# People asked for butchery videos. So here we go.



## ChuckTheButcher (Jul 17, 2013)

This is me doing a beef round demo at some media BS for my restaurant.http://www.youtube.com/watch?v=gnfLFQZOk-Y


----------



## ThEoRy (Jul 17, 2013)

Very cool. Thanks!


----------



## Mucho Bocho (Jul 17, 2013)

Thanks Chuck but the video didn't really show us what you were doing. You might check out Theorys videos on fish butchery. They're very well done. I will say that that quarter that you were butchering looked like quality meat. It looks aged too, was it? Thanks for sharing.


----------



## ChuckTheButcher (Jul 17, 2013)

I'll see if I can find something more detailed. That's an edited video some blogger put on YouTube.


----------



## bkdc (Jul 17, 2013)

I live two blocks from this place. I need to stop by for a meal.


----------



## Lucretia (Jul 17, 2013)

Does anyone else have a wild urge to buy one of those hooks and dress up like a pirate? irate1:


----------



## WildBoar (Jul 17, 2013)

bkdc said:


> I live two blocks from this place. I need to stop by for a meal.


Maybe a little later in the summer we can organize a KKF dinner over there. My wife and I really want to try it out.


----------



## ChuckTheButcher (Jul 17, 2013)

bkdc said:


> I live two blocks from this place. I need to stop by for a meal.



Stop by anytime. I would love to plan a forum dinner. Be sure to let me know if you plan on stopping in.


----------



## toddnmd (Jul 18, 2013)

I'm in Rockville, and would definitely be interested in a forum dinner!


----------



## tkern (Jul 18, 2013)

I'm down for it.


----------



## knyfeknerd (Jul 18, 2013)

If you guys arrange something far enough in advance maybe I (and some others if interested) could all head up that way. 
I'd love to eat at Travis' place as well.


----------



## skiajl6297 (Jul 18, 2013)

I'm also interested in participating!


----------



## ChuckTheButcher (Jul 18, 2013)

I would like to go to Travis' as well. Still haven't had a chance to get down there.


----------



## Mucho Bocho (Jul 18, 2013)

Chris, If you want to make a run up north maybe I'll join you too


----------



## toddnmd (Jul 18, 2013)

Is Travis Tkern? Or someone else?


----------



## WildBoar (Jul 18, 2013)

yes, tkern.

I believe he is currently off on Wednesdays and Thursdays. A visit to Chuck may be best on a Thursday, as I think he may often be off on Wednesdays.


----------



## tkern (Jul 18, 2013)

A MD/DC/VA restaurant crawl? definitely.


----------

BRIEF 1:
Answer these from the thread:
(a) How far from the restaurant does bkdc live?
(b) Where is toddnmd located?
(c) On which days does WildBoar believe tkern is currently off?
BRIEF 2:
Switch "best" to "ideal" and give the thread again from "yes, tkern." to "off on Wednesdays.".
BRIEF 3:
In the thread, which user names posted on Jul 18, 2013? Give each name once.
The data here comes from a separate source.

DATA SUPPLIED:
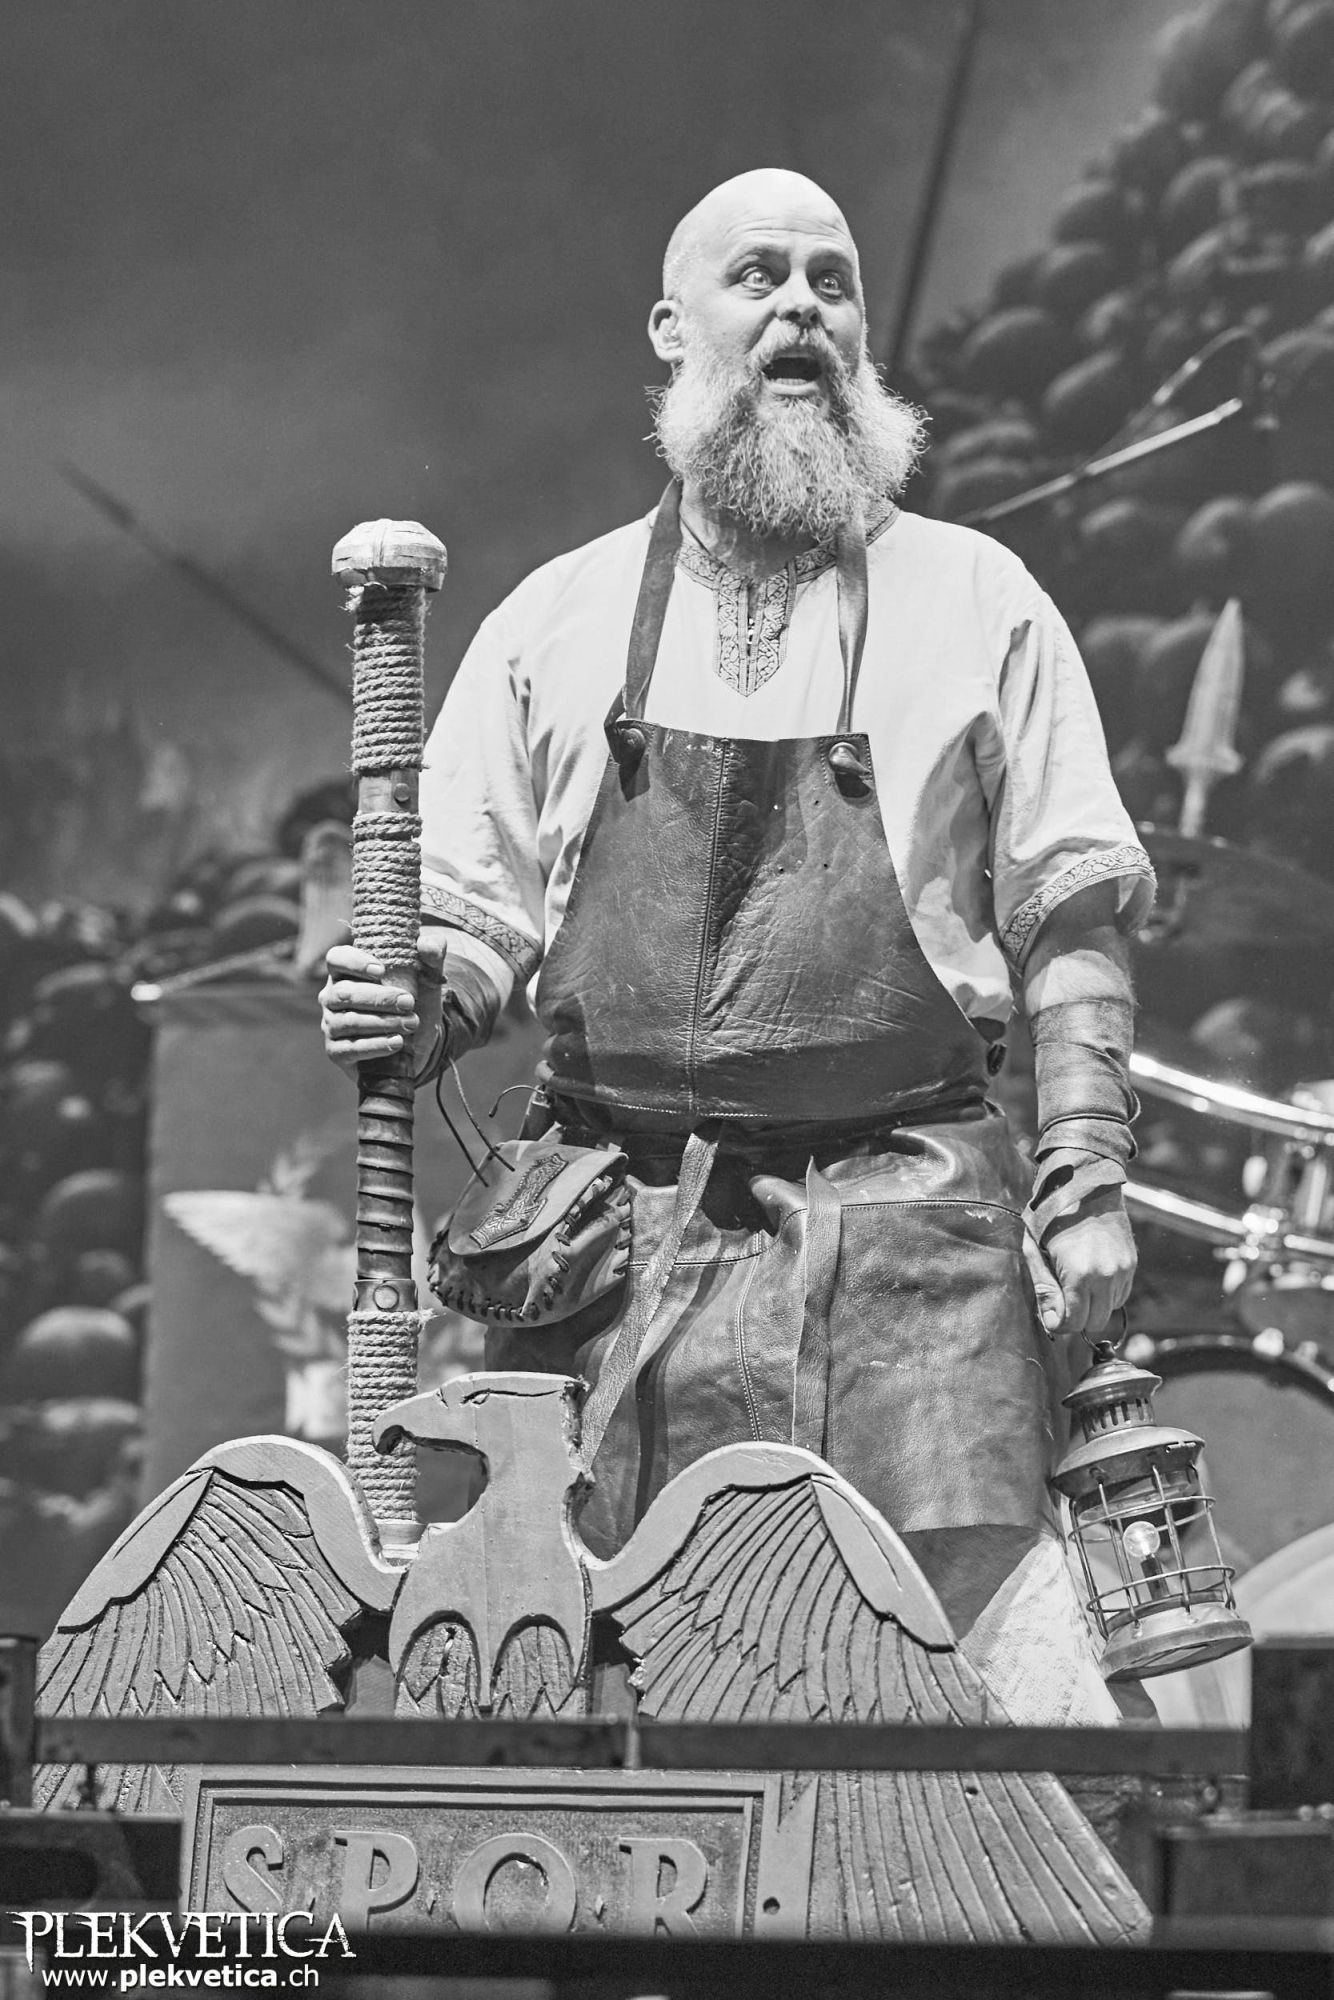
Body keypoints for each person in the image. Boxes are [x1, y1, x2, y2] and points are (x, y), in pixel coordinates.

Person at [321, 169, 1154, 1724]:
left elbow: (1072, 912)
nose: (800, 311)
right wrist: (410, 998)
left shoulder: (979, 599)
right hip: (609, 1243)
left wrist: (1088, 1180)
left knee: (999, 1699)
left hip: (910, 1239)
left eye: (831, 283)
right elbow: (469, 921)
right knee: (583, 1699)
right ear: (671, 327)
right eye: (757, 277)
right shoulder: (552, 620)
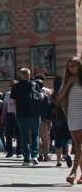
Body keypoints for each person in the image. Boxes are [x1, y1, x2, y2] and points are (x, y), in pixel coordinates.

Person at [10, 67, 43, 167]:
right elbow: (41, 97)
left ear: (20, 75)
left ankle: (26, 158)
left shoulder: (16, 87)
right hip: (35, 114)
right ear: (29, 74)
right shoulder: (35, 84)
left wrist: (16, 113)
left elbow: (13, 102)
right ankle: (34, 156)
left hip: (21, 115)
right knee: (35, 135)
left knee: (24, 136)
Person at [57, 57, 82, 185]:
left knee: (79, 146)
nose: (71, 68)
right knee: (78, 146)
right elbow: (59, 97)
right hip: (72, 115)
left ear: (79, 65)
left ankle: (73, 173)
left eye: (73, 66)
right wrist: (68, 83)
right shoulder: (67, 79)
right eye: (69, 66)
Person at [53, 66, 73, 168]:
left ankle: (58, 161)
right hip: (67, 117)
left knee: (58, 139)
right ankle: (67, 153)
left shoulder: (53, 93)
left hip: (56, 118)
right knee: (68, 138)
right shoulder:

==

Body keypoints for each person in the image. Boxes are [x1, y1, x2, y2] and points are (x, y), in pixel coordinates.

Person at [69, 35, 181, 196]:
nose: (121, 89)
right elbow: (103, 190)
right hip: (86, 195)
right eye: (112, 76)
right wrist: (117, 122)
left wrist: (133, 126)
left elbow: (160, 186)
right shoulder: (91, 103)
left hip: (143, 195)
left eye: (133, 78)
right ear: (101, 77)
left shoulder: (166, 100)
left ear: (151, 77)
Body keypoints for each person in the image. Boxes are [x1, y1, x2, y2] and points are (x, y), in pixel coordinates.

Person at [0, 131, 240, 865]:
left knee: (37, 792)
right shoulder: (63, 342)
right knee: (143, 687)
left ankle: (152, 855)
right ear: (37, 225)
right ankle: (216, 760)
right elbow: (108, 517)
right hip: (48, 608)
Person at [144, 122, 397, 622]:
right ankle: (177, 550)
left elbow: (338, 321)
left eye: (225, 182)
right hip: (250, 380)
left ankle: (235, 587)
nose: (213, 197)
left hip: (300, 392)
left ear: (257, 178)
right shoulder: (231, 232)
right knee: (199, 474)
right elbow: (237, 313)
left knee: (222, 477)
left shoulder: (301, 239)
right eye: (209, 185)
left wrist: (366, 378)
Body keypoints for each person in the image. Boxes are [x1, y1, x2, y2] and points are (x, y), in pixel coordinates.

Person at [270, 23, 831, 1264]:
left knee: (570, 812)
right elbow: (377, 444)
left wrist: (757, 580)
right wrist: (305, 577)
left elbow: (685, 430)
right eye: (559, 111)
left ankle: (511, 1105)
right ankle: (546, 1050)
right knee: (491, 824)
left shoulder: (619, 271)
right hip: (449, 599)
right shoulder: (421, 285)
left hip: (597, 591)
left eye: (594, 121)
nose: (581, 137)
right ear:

WRITTEN ANSWER 1:
(a) Two blocks
(b) Rockville
(c) Wednesdays and Thursdays

WRITTEN ANSWER 2:
yes, tkern.

I believe he is currently off on Wednesdays and Thursdays. A visit to Chuck may be ideal on a Thursday, as I think he may often be off on Wednesdays.

WRITTEN ANSWER 3:
toddnmd
tkern
knyfeknerd
skiajl6297
ChuckTheButcher
Mucho Bocho
WildBoar